Interstitial nephritis resulting in oliguric renal failure has been reported in a small number of patients after overdosage with amoxicillin.

Crystalluria, in some cases leading to renal failure, has also been reported after amoxicillin overdosage in adult and pediatric patients. In case of overdosage, adequate fluid intake and diuresis should be maintained to reduce the risk of amoxicillin crystalluria. Renal impairment appears to be reversible with cessation of drug administration. High blood levels may occur more readily in patients with impaired renal function because of decreased renal clearance of amoxicillin. Amoxicillin can be removed from circulation by hemodialysis.

Clarithromycin

Overdosage of clarithromycin can cause gastrointestinal symptoms such as abdominal pain, vomiting, nausea, and diarrhea.

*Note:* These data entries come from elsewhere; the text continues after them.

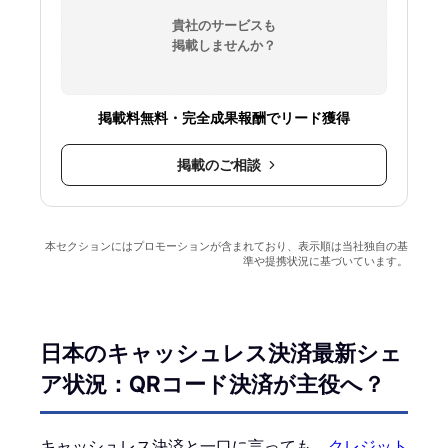
貴社のサービスも
掲載しませんか？
掲載料無料・完全成果報酬でリード獲得
掲載のご相談
本セクションにはプロモーションが含まれており、表示順は当社独自の基
準や提携状況に基づいています。
日本のキャッシュレス決済最新シェ
ア状況：QRコード決済が主役へ？
キャッシュレス決済と一口に言っても、
クレジット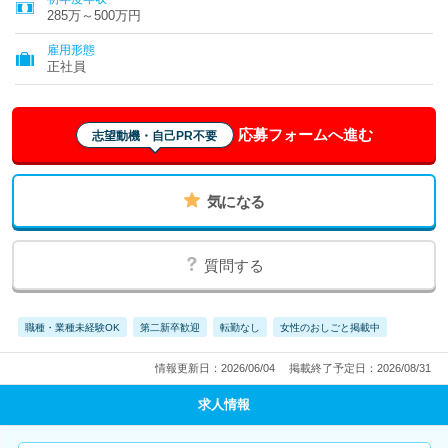
285万～500万円
雇用形態
正社員
応募フォームへ進む
志望動機・自己PR不要
気になる
質問する
職種・業種未経験OK
第二新卒歓迎
転勤なし
女性のおしごと掲載中
情報更新日：2026/06/04
掲載終了予定日：2026/08/31
求人情報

Adverse reactions accompanying overdosage should be treated by the prompt elimination of unabsorbed drug and supportive measures. As with other macrolides, clarithromycin serum levels are not expected to be appreciably affected by hemodialysis or peritoneal dialysis.

Prevpac Information For Patients

Each dose of PREVPAC contains four pills: one pink and black capsule (PREVACID), two opaque, yellow capsules (amoxicillin) and one yellow tablet (clarithromycin). Each dose should be taken twice per day before eating. Patients should be instructed to swallow each pill whole.

Biaxin may interact with some drugs; therefore patients should be advised to report to their doctor the use of any other medications.

Patients should be counseled that antibacterial drugs including PREVPAC should only be used to treat bacterial infections. They do not treat viral infections (e.g., the common cold). When PREVPAC is prescribed to treat a bacterial infection, patients should be told that although it is common to feel better early in the course of therapy, the medication should be taken exactly as directed. Skipping doses or not completing the full course of therapy may (1) decrease the effectiveness of the immediate treatment and (2) increase the likelihood that bacteria will develop resistance and will not be treatable by PREVPAC or other antibacterial drugs in the future.